FATHER, WE LEFT…
Father, we left, we abandoned our home,
The whole world now lives like wandering gypsies.
We took your photo down from the wall,
And placed a pair of tears as a lock on the door.
We left, oh we left, we buried our homeland,
Gathered in metropolises like a nest of hedgehogs.
(Have you ever seen a tree being shaken,
How its fruit clings together like figs in a row?…)
We squeezed ourselves into new struggles,
Lost our fields, our sleep, our song.
Everything here is neatly displayed in luxury stores—
Even a shop for the soul, to mend a broken heart.
We left, and placed your grave in a video,
To visit you on Sundays through a glass screen,
Laying flowers in thought, two tears, a cigarette,
Living by symbols, a world run by manuals.

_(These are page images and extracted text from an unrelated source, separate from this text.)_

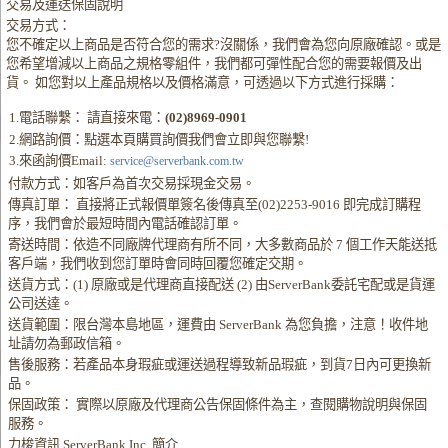
交易及運送保固說明
交易方式：
您不確定以上商品是否符合您的需求?沒關係，我們會為您向原廠確認。或是
您希望增減以上商品之規格零組件，我們都可彈性配合您的需要報價及出
貨。 如您對以上產品規格以及價格滿意，可透過以下方式進行採購：
1.電話聯繫： 請直接來電：
(02)8969-0901
2.網路詢價：點選本頁購買詢價我們會立即與您聯繫!
3.來函詢價Email:
service@serverbank.com.tw
付款方式：如客戶為首次交易採現金交易。
傳真訂單： 直接將正式報價單簽名後傳真至(02)2253-9016 即完成訂購程
序，我們會於最短時間內電話確認訂單。
寄送時間：依造不同廠牌代理商有所不同，大多數商品於 7 個工作天能送抵
客戶端，我們收到您訂單時會同時回覆您確定交期。
送貨方式：(1) 原廠或是代理商直接配送 (2) 由ServerBank委託宅配或是貨運
公司送達。
送貨範圍：限台灣本島地區，運費由 ServerBank 為您負擔，注意！收件地
址請勿為郵政信箱。
售後服務：若產品本身瑕疵或運送過程導致新品瑕疵，到貨7日內可更換新
品。
保固政策： 實際以原廠及代理商公告保固條件為主，查閱購物說明與保固
服務。
力梭資訊 ServerBank Inc. 簡介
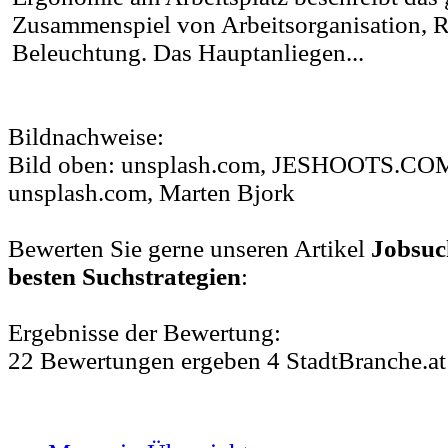
Zusammenspiel von Arbeitsorganisation,
Beleuchtung. Das Hauptanliegen...
Bildnachweise:
Bild oben: unsplash.com, JESHOOTS.COM 
unsplash.com, Marten Bjork
Bewerten Sie gerne unseren Artikel
Jobsuc
besten Suchstrategien
:
Ergebnisse der Bewertung:
22
Bewertungen
ergeben
4
StadtBranche.at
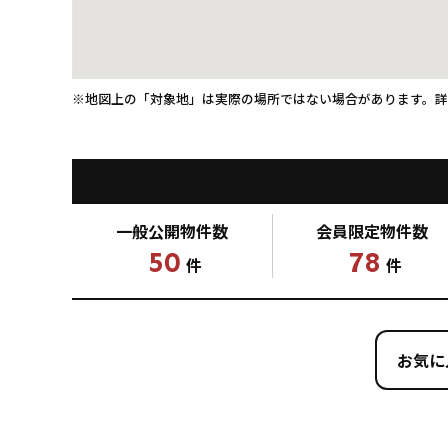
※地図上の「対象地」は実際の場所ではない場合があります。
一般公開
物件数
会員限定
物件数
50
78
件
件
お気に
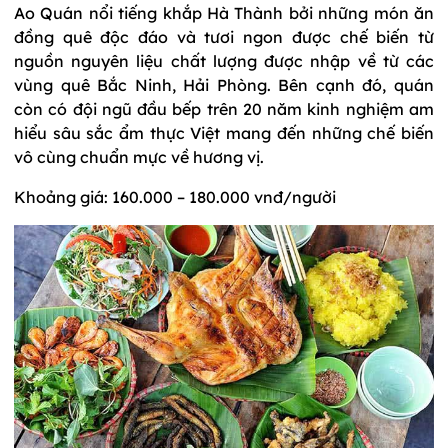
Ao Quán nổi tiếng khắp Hà Thành bởi những món ăn
đồng quê độc đáo và tươi ngon được chế biến từ
nguồn nguyên liệu chất lượng được nhập về từ các
vùng quê Bắc Ninh, Hải Phòng. Bên cạnh đó, quán
còn có đội ngũ đầu bếp trên 20 năm kinh nghiệm am
hiểu sâu sắc ẩm thực Việt mang đến những chế biến
vô cùng chuẩn mực về hương vị.
Khoảng giá: 160.000 – 180.000 vnđ/người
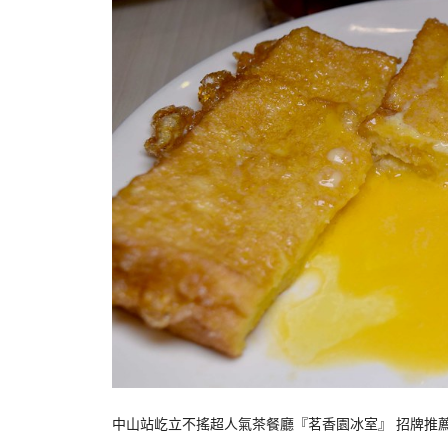
中山站屹立不搖超人氣茶餐廳『茗香園冰室』 招牌推薦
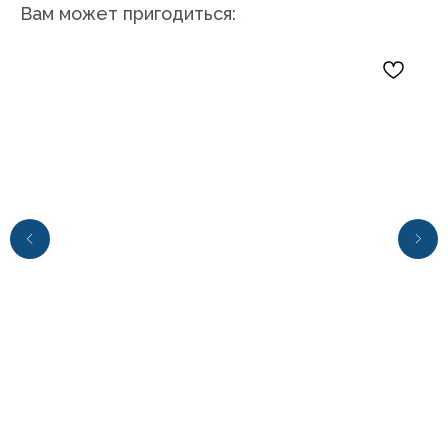
Вам может пригодиться:
+7 (4112) 44‒73‒51
Адрес магазина:
г.Якутск, ул. Космонавтов 23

We don’t return to the village—we carry it with us,
Now everything fits in a box.
This box, father, is called a computer,
Through its glass, you can meet everyone.
Through its glass, you find a bride, you hold a wedding,
You kiss your brother’s sons across continents,
And weep for your mother from thousands of miles away,
As they lower her to rest… on a video call.
We will be together again, when we come down there,
Up here, we were scattered forever.
I won’t write more—you already know,
I am weak, and drown in my tears.
We don’t know where we’re going—there’s no time to think,
We rush, for rushing is simply in fashion.
The whole world now lives like wandering gypsies,
Ah, leave… and weave baskets of sorrow.